QUESTION: What do you get when you cross a motocross bike and road racer?
ANSWER: Supermoto (or Supermotard).
These bikes were developed for supermoto racetracks that typically include about 2/3 tarmac and 1/3 dirt with small jumps.
By adding headlights, taillights, horn, mirrors and street-legal tires, manufactures started selling these bikes in Europe in the 90’s for guys and gals that took a liking to the versatility, fun, and durability of these motorbikes.
It wasn’t until 2005 that Suzuki introduced their DRZ400SM into the US market, and since then the North American shores have seen more and more European and Japanese manufacturers move their supermoto wares into a motorcycle dealer near you.

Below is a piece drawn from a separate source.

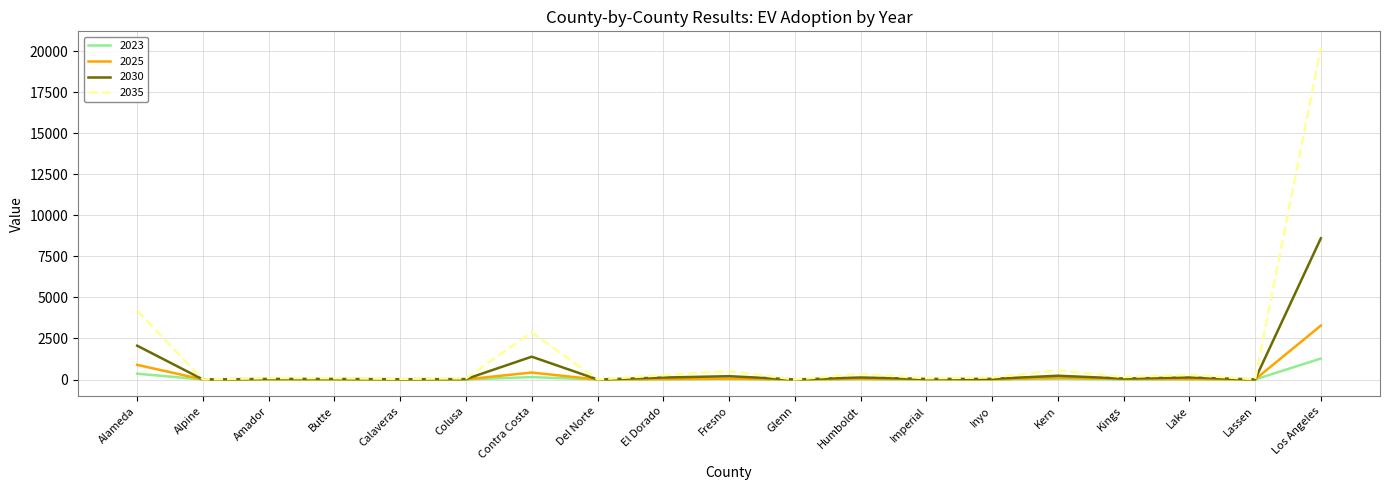

What is the spread (max minus min) of values at Contra Costa?

2726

I took the KTM Supermoto 950 out for a ride to delve into the personality of a category of machine noted for great city-riding manners, partly due to their upright seating position that allows great visibility in traffic. And further, partly noted for their relatively lightweight and narrow frames that offer high maneuverability. Need to bang over some curbs and potholes? Supermotos are just as happy on poor-condition roads as mountain twisties.
Riding this KTM through the urban, industrial jungle of Long Beach, CA certainly incited the desire to ride through, around, over, and all around places that are not meant for street-legal vehicles. It is truly a fun go-anywhere kinda bike!
This KTM is 950 V-twin that could be described as the ultimate power-playbike, and KTM also has a series of single-cylinder 690cc supermoto bikes, too. Beware: if you are inclined towards hooligan shenanigans on two wheels, these bikes are not made to tame any lacking in your road-riding civility.